■ EXTRAIT DU TEXTE:
────────
En outre, la Loi porte de 2 à 3 ans la peine d’emprisonnement encourue en cas de tromperie ou tentative de tromperie intervenue dans le cadre d’un contrat ou d’un acte à titre onéreux.

  • Actions recommandées : Les entreprises sont invitées à vérifier, au regard des pratiques commerciales trompeuses, l’ensemble des mentions/présentation des produits/offres (prix, disponibilité, etc.) figurant sur leur site Internet, application mobile, conditions générales, prospectus ...

b.  Publicité des injonctions prononcées par le Ministre de l’Economie et les agents de la DGCCRF

  • En cas de constat d’infraction au droit de la consommation, les agents de la DGCCRF peuvent enjoindre aux entreprises de se « conformer à leurs obligations » et de « cesser tout agissement illicite ou de supprimer toute clause illicite ou interdite ». Désormais, toutes ces injonctions sont susceptibles de faire l’objet d’une mesure de publicité aux frais du professionnel mis en cause.
  • Par ailleurs, depuis la loi DDADUE du 3 décembre 2020, la DGCCRF peut émettre des ‘injonctions numériques’ pour les infractions passibles d’une peine d’emprisonnement d’au moins 2 ans susceptibles de porter atteinte à la loyauté des transactions ou à l’intérêt des consommateurs, sous réserve que l’auteur de la pratique n’ait pas pu être identifié ou n’ait pas déféré à une injonction. Le 23 novembre 2021, la DGCCRF a ainsi prononcé pour la première fois une injonction de déréférencement à l’égard d’une plateforme de e-commerce pour non-respect d’une injonction visant à remédier à des manquements relatifs à la sécurité des produits ainsi qu’à la défaillance des procédures de retrait et de rappel.
────────
■ EXERCICES À RÉALISER:
[a] Recopiez, dans l'extrait du texte, tout ce qui va de « En outre, la » jusqu'à « générales, prospectus ... ».
[b] Traduisez en anglais la phrase suivante de l'extrait du texte : « Désormais, toutes ces injonctions sont susceptibles de faire l’objet d’une mesure de publicité aux frais du professionnel mis en cause. »
[c] D'après l'extrait du texte, à quelle date la DGCCRF a-t-elle prononcé pour la première fois une injonction de déréférencement ?

■ DONNÉES FOURNIES:
────────
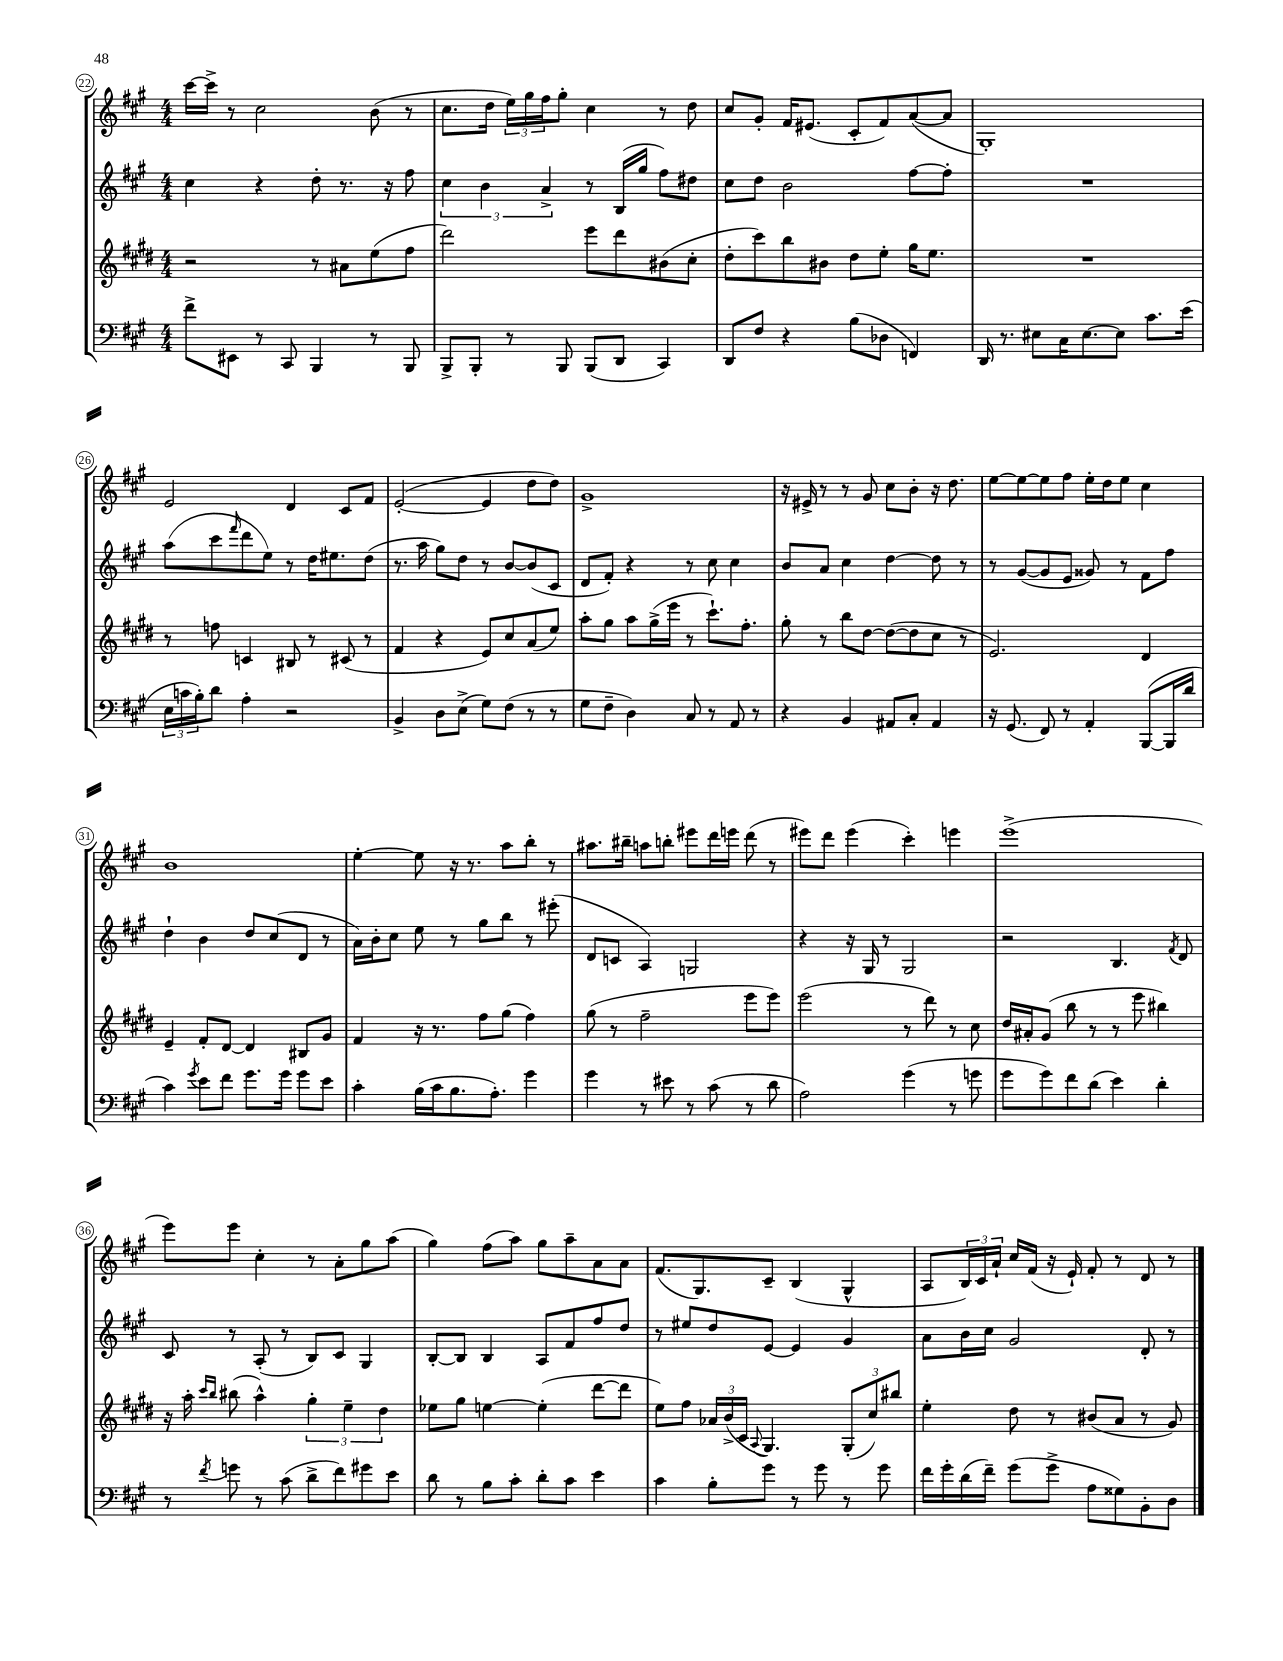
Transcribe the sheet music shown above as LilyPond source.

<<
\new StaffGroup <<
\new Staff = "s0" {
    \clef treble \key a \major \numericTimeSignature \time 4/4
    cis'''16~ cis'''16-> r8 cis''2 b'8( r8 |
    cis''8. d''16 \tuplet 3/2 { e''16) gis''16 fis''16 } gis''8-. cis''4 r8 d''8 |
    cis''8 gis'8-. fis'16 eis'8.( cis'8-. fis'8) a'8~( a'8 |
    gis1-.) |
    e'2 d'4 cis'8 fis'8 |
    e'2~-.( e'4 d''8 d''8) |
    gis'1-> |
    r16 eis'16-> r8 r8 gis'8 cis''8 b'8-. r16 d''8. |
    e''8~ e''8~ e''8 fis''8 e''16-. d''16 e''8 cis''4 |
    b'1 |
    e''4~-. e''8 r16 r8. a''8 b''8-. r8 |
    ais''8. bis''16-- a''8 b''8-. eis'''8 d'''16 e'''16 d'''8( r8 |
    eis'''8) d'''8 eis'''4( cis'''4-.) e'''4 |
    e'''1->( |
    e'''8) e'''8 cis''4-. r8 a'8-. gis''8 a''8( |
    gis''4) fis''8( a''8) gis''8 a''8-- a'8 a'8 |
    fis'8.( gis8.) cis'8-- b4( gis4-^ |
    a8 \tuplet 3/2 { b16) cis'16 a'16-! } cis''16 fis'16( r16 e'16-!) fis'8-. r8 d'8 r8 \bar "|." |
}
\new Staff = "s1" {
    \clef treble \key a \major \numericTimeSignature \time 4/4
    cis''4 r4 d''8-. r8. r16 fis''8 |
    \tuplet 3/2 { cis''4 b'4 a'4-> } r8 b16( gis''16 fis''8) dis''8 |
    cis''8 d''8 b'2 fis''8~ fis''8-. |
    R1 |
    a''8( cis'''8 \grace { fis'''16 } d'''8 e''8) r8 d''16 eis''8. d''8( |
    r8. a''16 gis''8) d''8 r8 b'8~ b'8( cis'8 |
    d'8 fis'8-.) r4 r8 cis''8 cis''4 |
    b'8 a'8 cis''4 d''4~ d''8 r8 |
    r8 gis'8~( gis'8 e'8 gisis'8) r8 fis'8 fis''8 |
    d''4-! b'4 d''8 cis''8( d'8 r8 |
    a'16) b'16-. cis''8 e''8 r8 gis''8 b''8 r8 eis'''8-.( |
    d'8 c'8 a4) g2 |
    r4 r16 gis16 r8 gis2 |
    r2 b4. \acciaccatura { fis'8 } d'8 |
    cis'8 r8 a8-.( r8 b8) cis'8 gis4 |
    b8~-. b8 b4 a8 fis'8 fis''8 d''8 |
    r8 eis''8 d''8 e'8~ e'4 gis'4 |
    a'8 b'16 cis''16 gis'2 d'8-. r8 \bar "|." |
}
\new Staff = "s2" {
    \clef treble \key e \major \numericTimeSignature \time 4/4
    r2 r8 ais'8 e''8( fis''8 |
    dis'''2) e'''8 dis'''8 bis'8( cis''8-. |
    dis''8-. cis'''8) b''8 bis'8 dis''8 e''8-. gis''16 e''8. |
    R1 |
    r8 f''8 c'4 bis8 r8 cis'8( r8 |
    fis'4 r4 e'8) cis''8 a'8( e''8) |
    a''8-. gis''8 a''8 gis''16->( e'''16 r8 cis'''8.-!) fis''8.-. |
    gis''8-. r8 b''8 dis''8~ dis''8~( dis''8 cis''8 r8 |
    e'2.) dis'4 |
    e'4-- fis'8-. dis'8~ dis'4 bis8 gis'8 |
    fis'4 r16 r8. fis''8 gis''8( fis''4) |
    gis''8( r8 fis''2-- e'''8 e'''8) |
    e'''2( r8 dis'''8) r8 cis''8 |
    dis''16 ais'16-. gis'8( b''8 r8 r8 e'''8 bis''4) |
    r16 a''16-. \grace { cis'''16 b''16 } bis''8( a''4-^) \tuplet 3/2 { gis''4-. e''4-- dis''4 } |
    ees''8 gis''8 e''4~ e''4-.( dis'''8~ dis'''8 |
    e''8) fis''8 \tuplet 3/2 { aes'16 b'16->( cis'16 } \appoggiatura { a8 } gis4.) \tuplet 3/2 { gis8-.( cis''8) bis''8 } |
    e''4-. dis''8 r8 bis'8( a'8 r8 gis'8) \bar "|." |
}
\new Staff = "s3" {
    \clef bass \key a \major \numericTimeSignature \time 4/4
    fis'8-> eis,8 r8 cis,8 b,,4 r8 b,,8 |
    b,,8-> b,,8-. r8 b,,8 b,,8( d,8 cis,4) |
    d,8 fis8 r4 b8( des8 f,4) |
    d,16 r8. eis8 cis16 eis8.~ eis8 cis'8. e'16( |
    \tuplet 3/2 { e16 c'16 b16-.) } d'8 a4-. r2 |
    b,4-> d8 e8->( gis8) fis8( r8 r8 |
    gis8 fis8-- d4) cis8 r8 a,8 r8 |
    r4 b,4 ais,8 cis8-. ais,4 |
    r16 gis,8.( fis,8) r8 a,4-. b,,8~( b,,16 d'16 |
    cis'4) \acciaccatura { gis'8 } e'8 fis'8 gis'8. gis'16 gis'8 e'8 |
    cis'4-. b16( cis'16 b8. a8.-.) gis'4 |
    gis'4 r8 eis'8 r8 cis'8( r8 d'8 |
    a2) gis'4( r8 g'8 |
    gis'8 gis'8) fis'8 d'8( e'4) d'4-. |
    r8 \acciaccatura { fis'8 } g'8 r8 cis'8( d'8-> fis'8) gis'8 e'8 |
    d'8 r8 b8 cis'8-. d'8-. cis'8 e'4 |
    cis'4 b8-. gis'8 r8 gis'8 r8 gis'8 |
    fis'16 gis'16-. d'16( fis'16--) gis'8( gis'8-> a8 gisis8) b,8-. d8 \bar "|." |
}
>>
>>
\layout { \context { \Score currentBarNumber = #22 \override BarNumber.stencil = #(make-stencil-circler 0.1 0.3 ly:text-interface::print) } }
────────
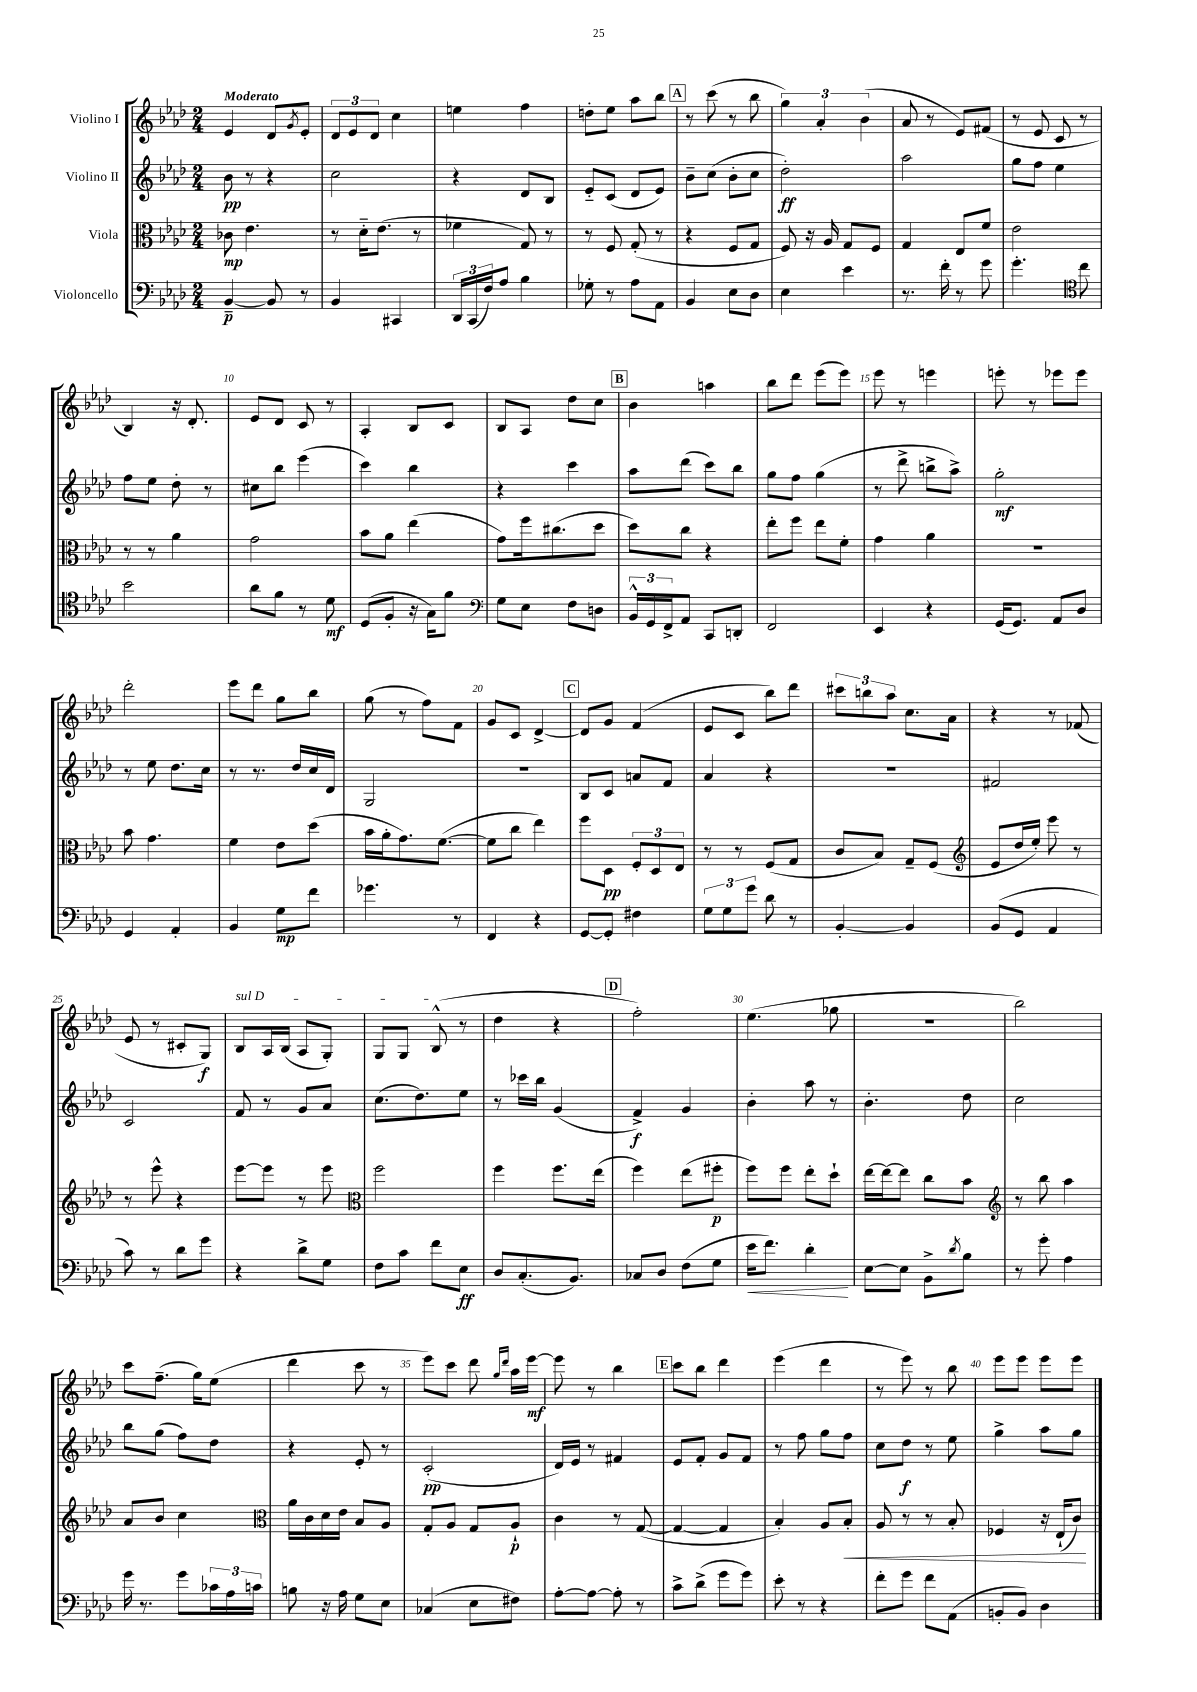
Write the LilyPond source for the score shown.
────────
■ CORRIGÉS DES EXERCICES:
[a]
En outre, la Loi porte de 2 à 3 ans la peine d’emprisonnement encourue en cas de tromperie ou tentative de tromperie intervenue dans le cadre d’un contrat ou d’un acte à titre onéreux.

  • Actions recommandées : Les entreprises sont invitées à vérifier, au regard des pratiques commerciales trompeuses, l’ensemble des mentions/présentation des produits/offres (prix, disponibilité, etc.) figurant sur leur site Internet, application mobile, conditions générales, prospectus ...

[b] From now on, all of these injunctions may be subject to a publicity measure at the expense of the business concerned.

[c] Le 23 novembre 2021.